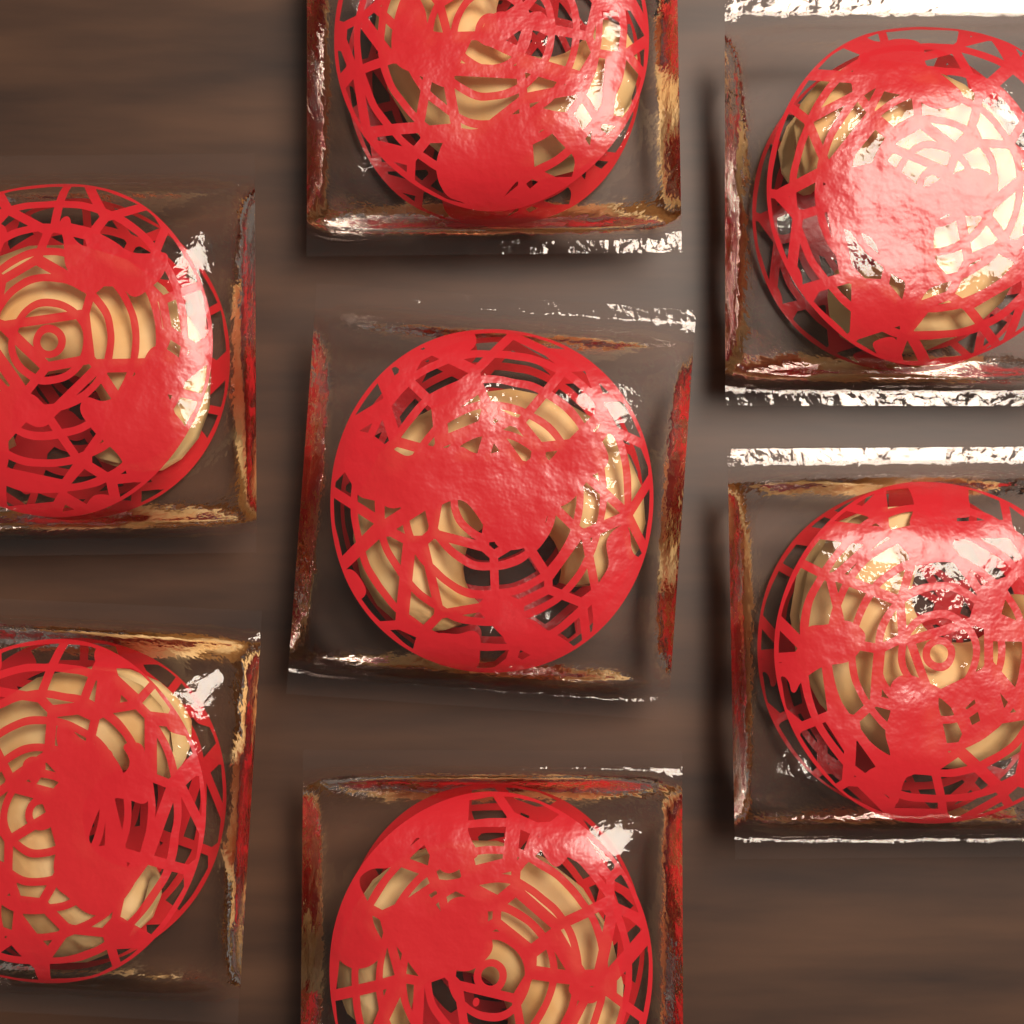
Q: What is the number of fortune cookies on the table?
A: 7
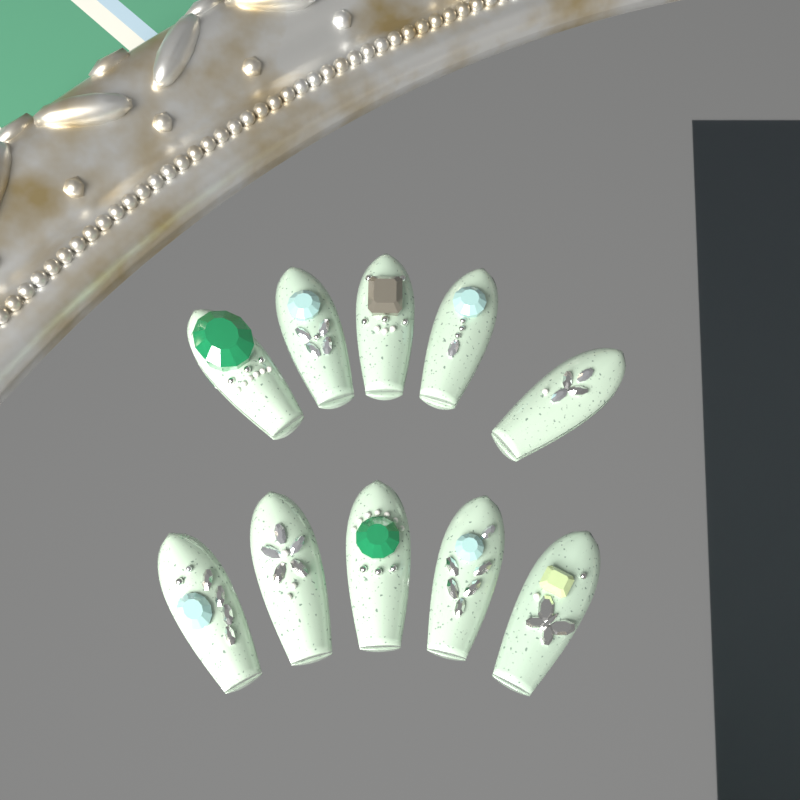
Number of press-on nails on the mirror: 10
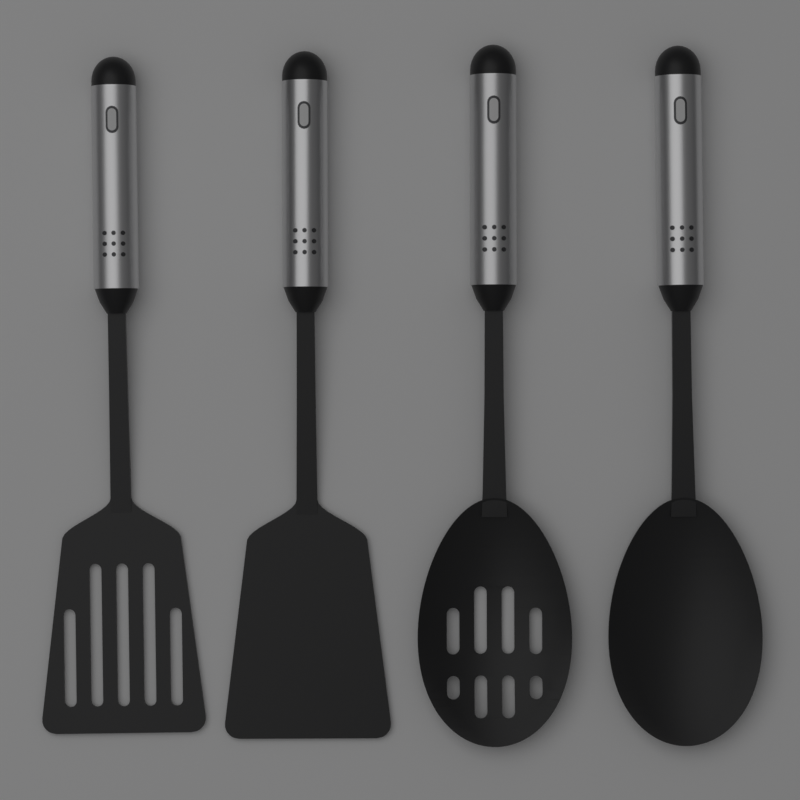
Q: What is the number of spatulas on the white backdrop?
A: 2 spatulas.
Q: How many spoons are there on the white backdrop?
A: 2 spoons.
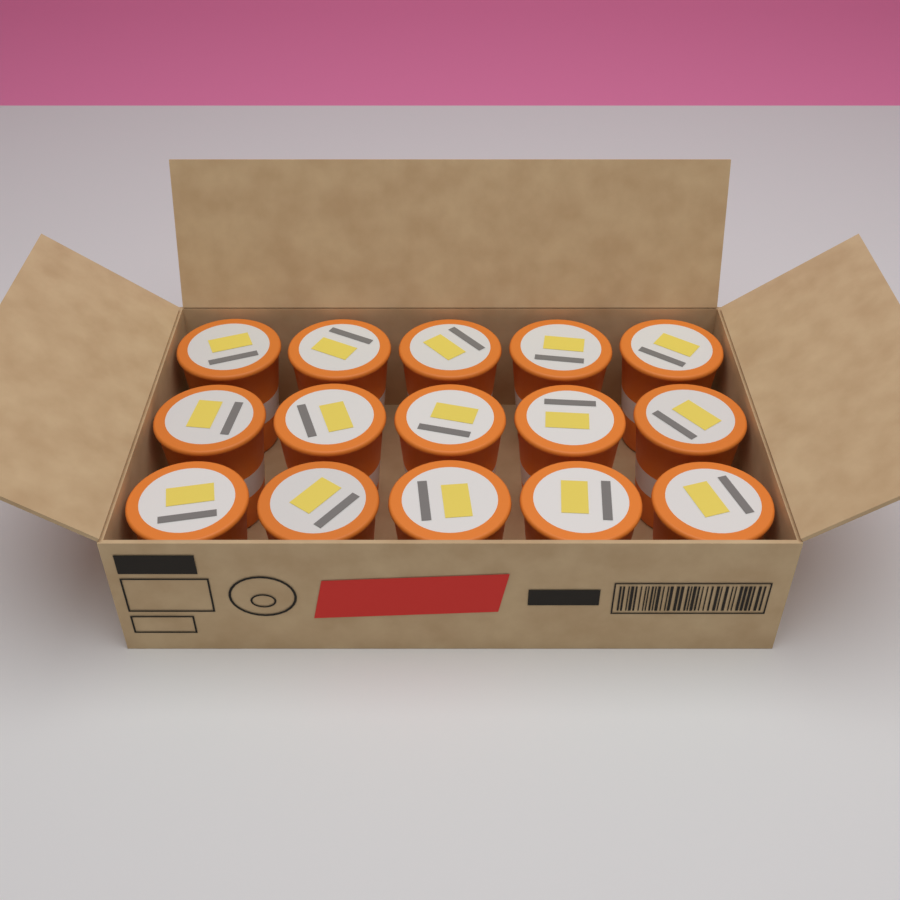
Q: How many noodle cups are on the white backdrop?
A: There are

════════════════════

Coloque todas as linhas acima em uma lista numerada, sem as linhas em branco. Deixe as imagens fora da resposta.

1. Q: What is the number of fortune cookies on the table?
2. A: 7
3. Number of press-on nails on the mirror: 10
4. Q: What is the number of spatulas on the white backdrop?
5. A: 2 spatulas.
6. Q: How many spoons are there on the white backdrop?
7. A: 2 spoons.
8. Q: How many noodle cups are on the white backdrop?
9. A: There are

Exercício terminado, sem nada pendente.